My Crossfit Gym issued a nutrition challenge last month. It's optional. There was a monetary buy in to join. As soon as they announced that they were going to put together a challenge I signed up. Before I even knew what the challenge was. I had just been considering what I had to change in my diet to start seeing better results in my body. I've been working out at Crossfit for some time now and I'm getting stronger, but I can't see much change in my body, and other than the few pounds I dropped right off the bat when I joined my scale hasn't moved much. It's moved, but not as much as I would like to see. So just as the timing was perfect when the gym opened, the timing is perfect for the nutrition challenge and I handed over my money and joined in.
Then, they gave us all the details. I don't know what I was expecting, but it wasn't full blown paleo with no "cheat meals" built in. Well, there is one cheat meal. One in 30 days.
May 12 was the first day of the challenge. We get 3 points per day for being in the challenge. One point is taken away for everything we eat that isn't allowed on the challenge. And we get 2 extra points per week for coming to the gym at least 3 times per week. We are allowed one beer or serving of wine per week. And like I said, we have one cheat meal in the month.
The first week of the challenge was so easy. I had tons of motivation to do well and discover yummy things to eat. I *cooked*! I ate like a queen. It was all so good and there is no limit to the amount of food we can eat, just the types. I lost 7 pounds the first week. Holy cats! If I can lose 7 pounds in one week just by cutting out those foods that I don't need (and didn't miss), why haven't I done this already? The second week was just as easy. I had great ideas for meals and energy to cook them. The kids even enjoyed some of them.

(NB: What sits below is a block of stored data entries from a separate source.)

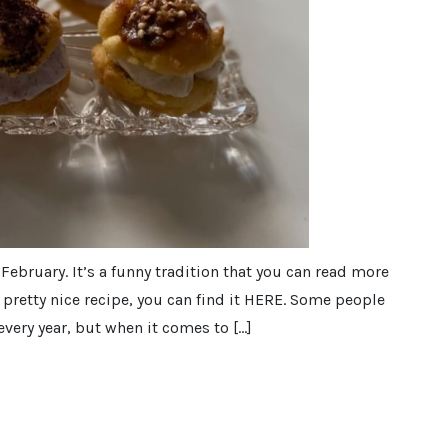
 February. It’s a funny tradition that you can read more
pretty nice recipe, you can find it HERE. Some people
every year, but when it comes to […]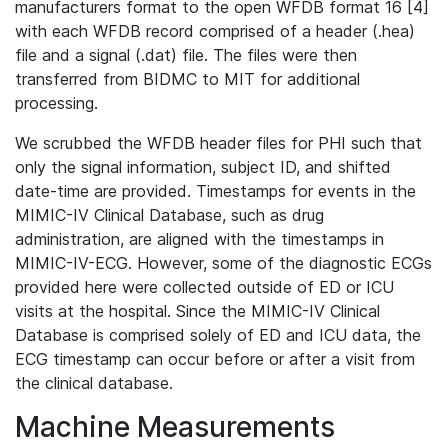
manufacturers format to the open WFDB format 16 [4]
with each WFDB record comprised of a header (.hea)
file and a signal (.dat) file. The files were then
transferred from BIDMC to MIT for additional
processing.
We scrubbed the WFDB header files for PHI such that
only the signal information, subject ID, and shifted
date-time are provided. Timestamps for events in the
MIMIC-IV Clinical Database, such as drug
administration, are aligned with the timestamps in
MIMIC-IV-ECG. However, some of the diagnostic ECGs
provided here were collected outside of ED or ICU
visits at the hospital. Since the MIMIC-IV Clinical
Database is comprised solely of ED and ICU data, the
ECG timestamp can occur before or after a visit from
the clinical database.
Machine Measurements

Then we hit Memorial Day weekend. I went camping with some friends. And that's when it got tough for me. They all enjoyed beers and bloody Mary's by the fire, while I sipped my water. I ate almonds and dried fruit to give myself the feeling like I was getting something too. But that social aspect disappeared. I felt a little left out, and it's my own doing. I did splurge and enjoyed a bloody Mary and a roasted marshmallow. I counted it as my cheat meal and it was worth it. I had a great time, but something told me I'd have more fun if I felt a little looser with my self control. (which is part of the reason I have the problem I have. I have little self control).

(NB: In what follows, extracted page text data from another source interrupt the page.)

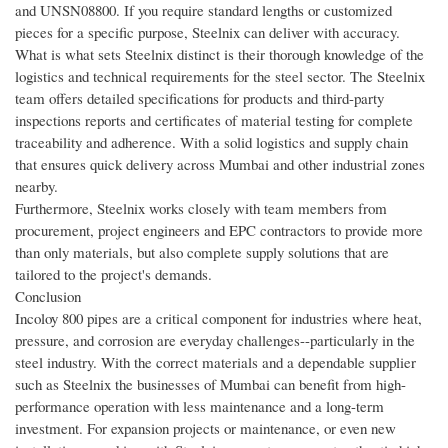
and UNSN08800. If you require standard lengths or customized
pieces for a specific purpose, Steelnix can deliver with accuracy.
What is what sets Steelnix distinct is their thorough knowledge of the
logistics and technical requirements for the steel sector. The Steelnix
team offers detailed specifications for products and third-party
inspections reports and certificates of material testing for complete
traceability and adherence. With a solid logistics and supply chain
that ensures quick delivery across Mumbai and other industrial zones
nearby.
Furthermore, Steelnix works closely with team members from
procurement, project engineers and EPC contractors to provide more
than only materials, but also complete supply solutions that are
tailored to the project's demands.
Conclusion
Incoloy 800 pipes are a critical component for industries where heat,
pressure, and corrosion are everyday challenges--particularly in the
steel industry. With the correct materials and a dependable supplier
such as Steelnix the businesses of Mumbai can benefit from high-
performance operation with less maintenance and a long-term
investment. For expansion projects or maintenance, or even new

The next week was difficult too. I ran out of the momentum to make the healthy meals I made the first 2 weeks. Though I did purchase a food processor to help ease the difficulty. I knew that I'd hate washing it, and would get it out less frequently than I hoped too. (It's easy to wash, I don't know why I have an issue with that). I lost a few pounds this week as well. Nothing like the first week at all, and I saw a few more ups and downs.
I just finished the last week of the challenge. I had a renewed energy about it during the last stretch. I purchased the healthy food to cook and made plans for the weeks meals (they include getting out the food processor and prepping all at once).
I'm both glad the challenge is over (I'm really wanting some sushi) and dreading the end of it, where I don't have someone to hold me accountable, other than me.
I only lost one point, during the whole month. I stuck to the challenge like glue. During the last week I learned that I was out of the running for first place (I gave up *one* point and it dropped me to second). Then I learned that there were two people battling for first and that was in third. Both of these girls were determined to make it through the challenge without losing any points. And I am so happy to be cheering them on! Today, I heard that I might be in second after all! I'm looking forward to the final challenge numbers to be tallied and to celebrate. But really the most important part to me was that I did it. I made it through the challenge. And lost 16 pounds in the process.
We had our photos taken for pre-challenge and post-challenge. I saw my photos side by side today. The coach is going to email them to me. There is definitely a difference. And it is so motivating. I'm going to ask her to take my photo every month so I can continue to watch that progress. I may post them. It will take me some nerve. I'm getting fitter, but I'm still quite embarrassed by how I look. I don't feel like I'm that big. What I see through other peoples eyes (camera) and my own is quite different. It's the same kind of thing anorexics see in the mirror that keeps them from fighting that disease, only opposite. So I'll keep working and eating right until both the pictures are similar.
I'm planning to continue my own personal challenge for the remainder of the summer. I'm not planning to be quite as strict. I'd like some wiggle room to have a drink with friends, or eat a meal my father (or anyone else) cooks for me without being picky. But I need to stick to this as closely as I can. It makes me feel good to eat this way. The next challenge though, does include a "volume" rule. I may be able to eat almonds, but I shouldn't eat ALL of them. There's a cap. I'm seeing progress in myself. I don't see changes in my body, but there are changes in how I feel. That's motivation to continue.